Consultant Editor Jo de Vries

Jo: Yes, I found that profoundly disturbing. For me some of the things that resonated most were around how as women we often deprioritise our own gynaecological health through shame, fear or just plain embarrassment. Reading Carol Russell’s chapter on the rage she felt as a girl and the constrictions of menstruation, moved me as did so many of the chapters in which women ignored symptoms or pushed them to one side – I’ve done that at lots of points to do with my own gynaecological health and now feel such rage that women do that – it’s so unnecessary. In the introduction, Mandu Reid (leader of the Women’s Equality Party) talks about how it often doesn’t matter where we come from because menstrual literacy is staggeringly poor across the world – regardless of class or culture, and that rings true. The period and menopause conversation is opening up, but we still shy away from M-words. It is something I really hope we can change with our campaign – we need better words – in which we want to encourage women to choose words that speak to their own journey to help open up those discussions.

Jo: If there is one thing you hope to shine a light on this World Menopause Day, and also hope to achieve with the book in general – what would it be?

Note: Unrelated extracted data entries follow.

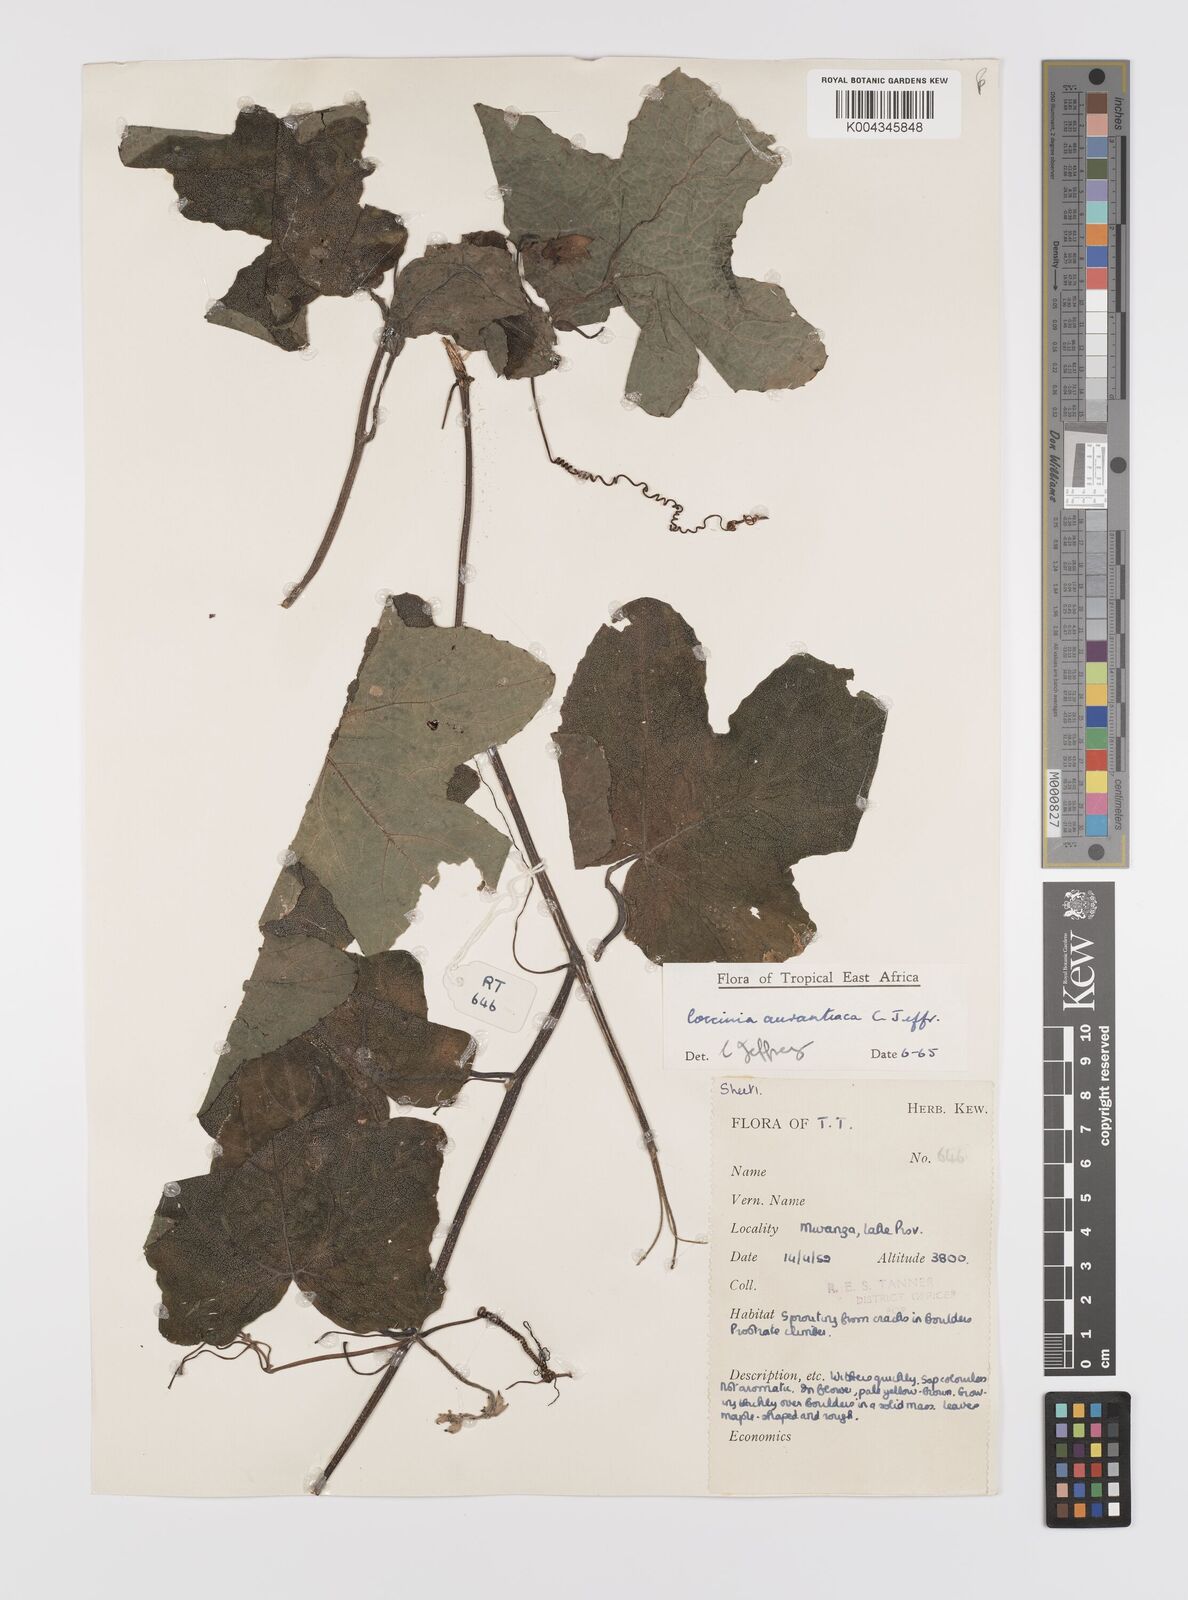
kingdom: Plantae
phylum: Tracheophyta
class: Magnoliopsida
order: Cucurbitales
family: Cucurbitaceae
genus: Coccinia
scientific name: Coccinia adoensis
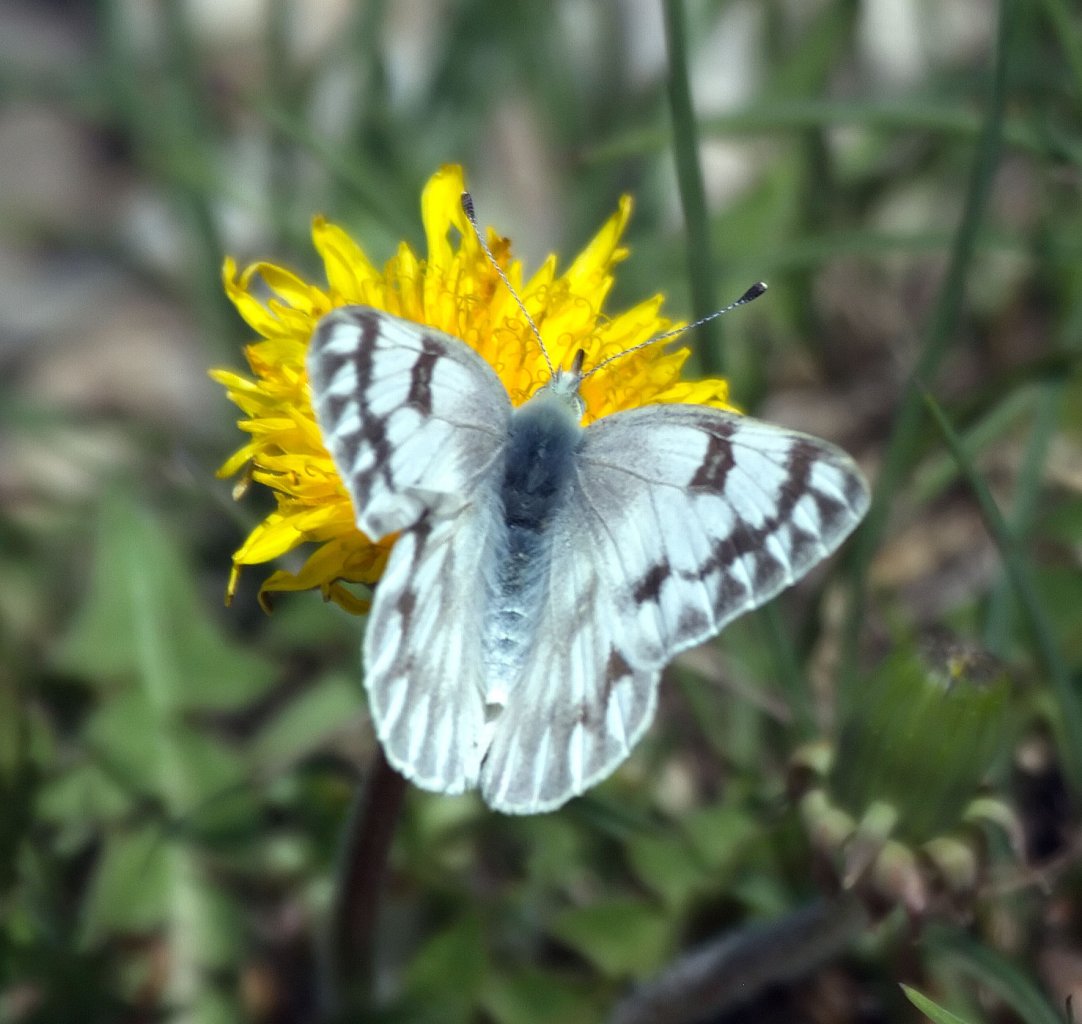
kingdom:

Caroline: It’s difficult to narrow this down to a single answer. One thing is that I hope the book helps people going through difficult symptoms to know that they’re not alone. From all I’ve heard, this connection makes so much difference. Another is that we understand our connections across the globe, it feels incredibly important to appreciate the ways in which are linked and how we can empower each other by opening up these conversations. I hope that this book adds to the groundbreaking activism that is happening across the world, and here at home campaigns such as #MakeMenopauseMatter led by Diane Danzebrink.

Jo: Absolutely. For me, I also hope that this sparks a much-needed intergenerational conversation. BAFTA-nominated screenwriter, Carol Russell talks powerfully in her chapter about this dynamic between women and how the appreciation and understanding of all life stages is so vital for our society to move forward. In her words, “As we celebrate World Menopause Day in 2020 the world is going through a tremendous change and I believe that women over 50 have a lot to offer that conversation. Our lives have not ended, a new chapter has begun.”